Now, some people did learn from past election defeats. A group got too left-wing and looney for the electorate, but we'll have to go across the pond. The British Labour Party was a quasi-Trotskyite political force in the 1960s and 70s. It resulted in the party being in the wilderness for almost two decades. They, too, were all about feelings, not caring about the polls, and just doling out crazier and crazier manifestos to British voters. In 1983, they got hammered by Margaret Thatcher and the conservatives. Michael Foot, the then-Labour leader, resigned. He was something of a Bernie Sanders type. There are stories that Labour's 1983 platform was so disastrous that political consulting groups assisting conservatives canceled ad buys in the remaining weeks of that election. Thatcher's party didn't need them. That cycle did see the election of two future leaders of the UK, Tony Blair and Gordon Brown, who, along with Neil Kinnock, set about modernizing the Labour Party, which started by purging their hardcore left-wing elements. It was clear that Leon Trotsky was not the future of British Labour. Yet, this, too, was an almost decade-long rebuild. There was resistance. Eventually, Gordon Brown and Tony Blair seemed primed to duke it out before the two reportedly hashed out a deal to avoid a bloody leadership contest. Blair led Labour to a landslide 1997 win. Conservatives would not return to power until 2010. If Neil Kinnock sounds familiar, he's the then-Labour leader whose speeches Joe Biden plagiarized during his 1988 presidential run. 

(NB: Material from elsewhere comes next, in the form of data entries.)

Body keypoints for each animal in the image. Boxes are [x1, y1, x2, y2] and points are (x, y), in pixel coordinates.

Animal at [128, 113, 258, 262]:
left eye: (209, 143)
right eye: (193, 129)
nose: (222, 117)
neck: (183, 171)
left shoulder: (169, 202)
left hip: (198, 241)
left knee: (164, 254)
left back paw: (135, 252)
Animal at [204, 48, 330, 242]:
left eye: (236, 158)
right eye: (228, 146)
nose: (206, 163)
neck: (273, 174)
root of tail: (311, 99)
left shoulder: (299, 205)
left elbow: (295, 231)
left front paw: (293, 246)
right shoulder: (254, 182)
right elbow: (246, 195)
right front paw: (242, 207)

The point is UK's Labour knew what was wrong and set about fixing it. It led to a revival. American Democrats don't seem to be taking that to heart. It's funny. In the UK, where socialism is more widely accepted, their left-leaning parties reorganized and crafted a platform that ushered in a near-unbeatable Tony Blair. Democrats don't have a young savior. They need an agenda that is popular before they can find someone who isn't half-dead to sell it.